Roses are for Romance by Jacquelyn Webb
Publisher: The Writers Exchange
Length: Short Story (75 pgs)
Rated: 3 Stars
Review by Snapdragon
When the ailing family business of Merriland's Florists merges with Westwood Flowers, Merry, one of the partners of Merriland's, resents the new partner Sean Westwood.
He tramples over her decisions, especially those concerning her irresponsible but charming cousin, Robert Townsend.
Robert vanishes at the same time as the company's money. Merry's frantic search for him causes Sean to assume that Merry is Robert's accomplice. Merry, caught between the half-truths and evasions of Robert's fiancée Toni, ignores her growing attraction to Sean. When she discovers that love is the key that unlocks the mystery of Robert's disappearance and that of the money, her own conflict about roses for romance is solved.
Deliveries, flower arrangements, and all the misty romance of a florist’s day fills the life of Marilyn ‘Merry’ Land, although she seems to be missing out on the ‘romance’ part.

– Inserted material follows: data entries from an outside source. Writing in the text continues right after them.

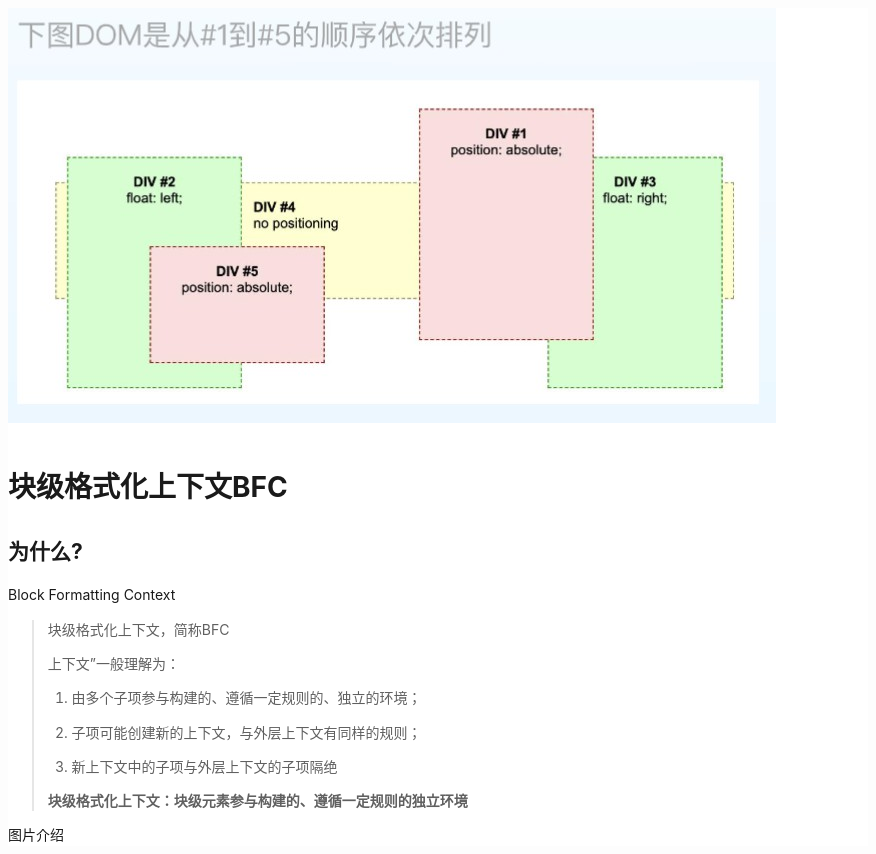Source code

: ![](assets\浮动层叠图.jpg)



# 块级格式化上下文BFC

## 为什么?

Block Formatting Context

> 块级格式化上下文，简称BFC
>
> 上下文”一般理解为：
>
> 1. 由多个子项参与构建的、遵循一定规则的、独立的环境；
>
> 2. 子项可能创建新的上下文，与外层上下文有同样的规则；
>
> 3. 新上下文中的子项与外层上下文的子项隔绝
>
> **块级格式化上下文：块级元素参与构建的、遵循一定规则的独立环境**



图片介绍
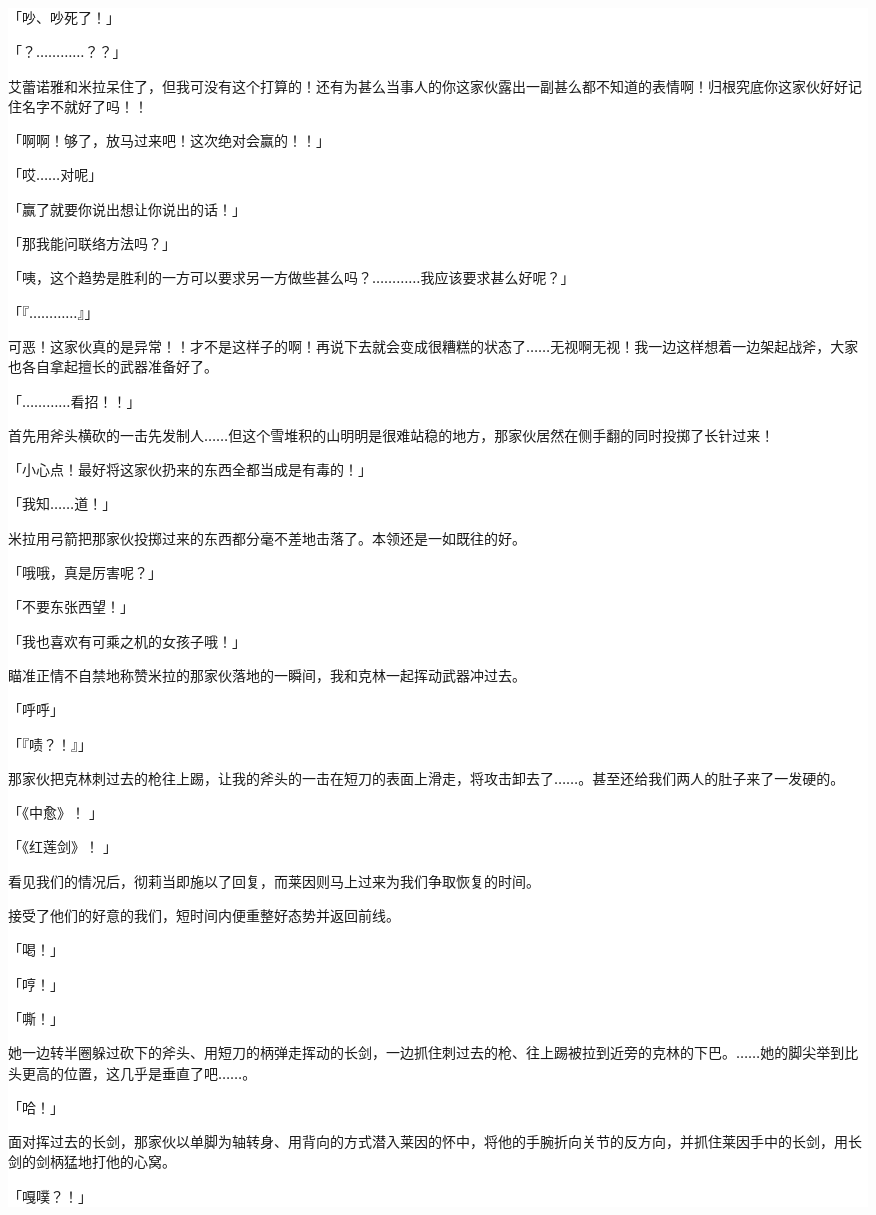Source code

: 「吵、吵死了！」

「？…………？？」

艾蕾诺雅和米拉呆住了，但我可没有这个打算的！还有为甚么当事人的你这家伙露出一副甚么都不知道的表情啊！归根究底你这家伙好好记住名字不就好了吗！！

「啊啊！够了，放马过来吧！这次绝对会赢的！！」

「哎……对呢」

「赢了就要你说出想让你说出的话！」

「那我能问联络方法吗？」

「咦，这个趋势是胜利的一方可以要求另一方做些甚么吗？…………我应该要求甚么好呢？」

「『…………』」

可恶！这家伙真的是异常！！才不是这样子的啊！再说下去就会变成很糟糕的状态了……无视啊无视！我一边这样想着一边架起战斧，大家也各自拿起擅长的武器准备好了。

「…………看招！！」

首先用斧头横砍的一击先发制人……但这个雪堆积的山明明是很难站稳的地方，那家伙居然在侧手翻的同时投掷了长针过来！

「小心点！最好将这家伙扔来的东西全都当成是有毒的！」

「我知……道！」

米拉用弓箭把那家伙投掷过来的东西都分毫不差地击落了。本领还是一如既往的好。

「哦哦，真是厉害呢？」

「不要东张西望！」

「我也喜欢有可乘之机的女孩子哦！」

瞄准正情不自禁地称赞米拉的那家伙落地的一瞬间，我和克林一起挥动武器冲过去。

「呼呼」

「『啧？！』」

那家伙把克林刺过去的枪往上踢，让我的斧头的一击在短刀的表面上滑走，将攻击卸去了……。甚至还给我们两人的肚子来了一发硬的。

「《中愈》！ 」

「《红莲剑》！ 」

看见我们的情况后，彻莉当即施以了回复，而莱因则马上过来为我们争取恢复的时间。

接受了他们的好意的我们，短时间内便重整好态势并返回前线。

「喝！」

「哼！」

「嘶！」

她一边转半圈躲过砍下的斧头、用短刀的柄弹走挥动的长剑，一边抓住刺过去的枪、往上踢被拉到近旁的克林的下巴。……她的脚尖举到比头更高的位置，这几乎是垂直了吧……。

「哈！」

面对挥过去的长剑，那家伙以单脚为轴转身、用背向的方式潜入莱因的怀中，将他的手腕折向关节的反方向，并抓住莱因手中的长剑，用长剑的剑柄猛地打他的心窝。

「嘎噗？！」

She runs her Dad’s shop in Melbourne, Australia. And ‘run’ means she does everything–-from flowers for weddings to changing tires. She might be a bit challenged at the changing tires part…but a flat tire might offer a bit of an opportunity, too. Early on, we are hopeful for a delightful romance right at the start, as a potential Mr. Right seems to emerge at once.
Of course, business problems and family decisions crop up immediately as well. Her aunt might be a help, but we need to worry about that cousin (sweet scamp that he is) and as for Mr. Right, we start viewing him as Mr. Know-it-all pretty quickly. Merry isn’t one to suffer in silence, but as the complexity of the story grows, we really start to worry if things will ever go her way.
The best part of this is it keeps you guessing. At times, we readers aren’t even sure how we want things to go. Poor Merry goes from hopeful to passionate to panic in the space of a chapter at times…and like us, doesn’t quite know who to believe.
There’s a lot of charm in this little story, although Ms. Webb features too many paragraphs telling about a person (or a complex situation) and not just letting the story happen. It slows the pace and, at times, removes the reader from the emotional attachment: too bad, because, as I said, there is a lot of charm here.
From kookaburras to thick forest, dense bushland to flooded streams, this story offers a wonderfully depicted background. This novella is for you, especially if you enjoy a sweet story in a well done Aussie setting.